Leaving every picture out, repeat all of the entries below exactly.

Data entries
_ _ _ _ _

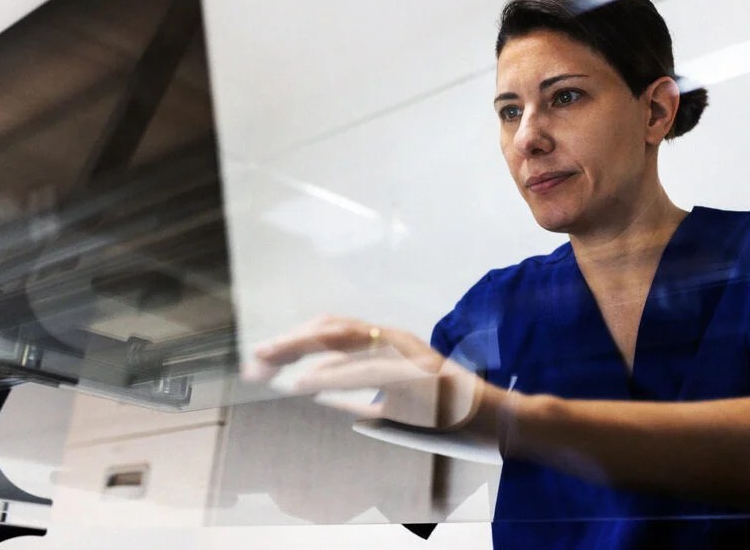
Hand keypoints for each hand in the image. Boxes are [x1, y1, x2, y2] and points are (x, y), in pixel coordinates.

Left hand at [249, 316, 485, 430]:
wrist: (494, 421)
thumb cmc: (443, 415)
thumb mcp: (390, 405)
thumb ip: (356, 397)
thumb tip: (317, 396)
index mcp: (387, 344)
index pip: (333, 333)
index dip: (295, 342)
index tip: (262, 362)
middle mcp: (394, 339)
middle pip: (332, 328)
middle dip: (290, 341)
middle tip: (255, 357)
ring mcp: (407, 352)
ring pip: (346, 339)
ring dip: (303, 349)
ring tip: (270, 364)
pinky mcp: (417, 373)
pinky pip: (368, 370)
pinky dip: (334, 374)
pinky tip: (307, 381)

_ _ _ _ _

== RESULT BELOW ==
Hand keypoints for each hand in the image. Boxes are [x1, y1, x2, y2] and points are (x, y), in pixel coordinates.

Left hand at [249, 316, 485, 430]:
wrist: (494, 421)
thumb cmc: (443, 415)
thumb mcp: (390, 405)
thumb ip: (356, 397)
thumb tip: (317, 396)
index mcp: (387, 344)
index pip: (333, 333)
index dip: (295, 342)
index tip: (262, 362)
middle mcp: (394, 339)
middle pip: (332, 328)
middle dip: (290, 341)
middle tip: (255, 357)
ring mcp: (407, 352)
ring pip: (346, 339)
ring dip: (303, 349)
ring tip: (270, 364)
pinky mcp: (417, 373)
pinky pip: (368, 370)
pinky dip: (334, 374)
pinky tip: (307, 381)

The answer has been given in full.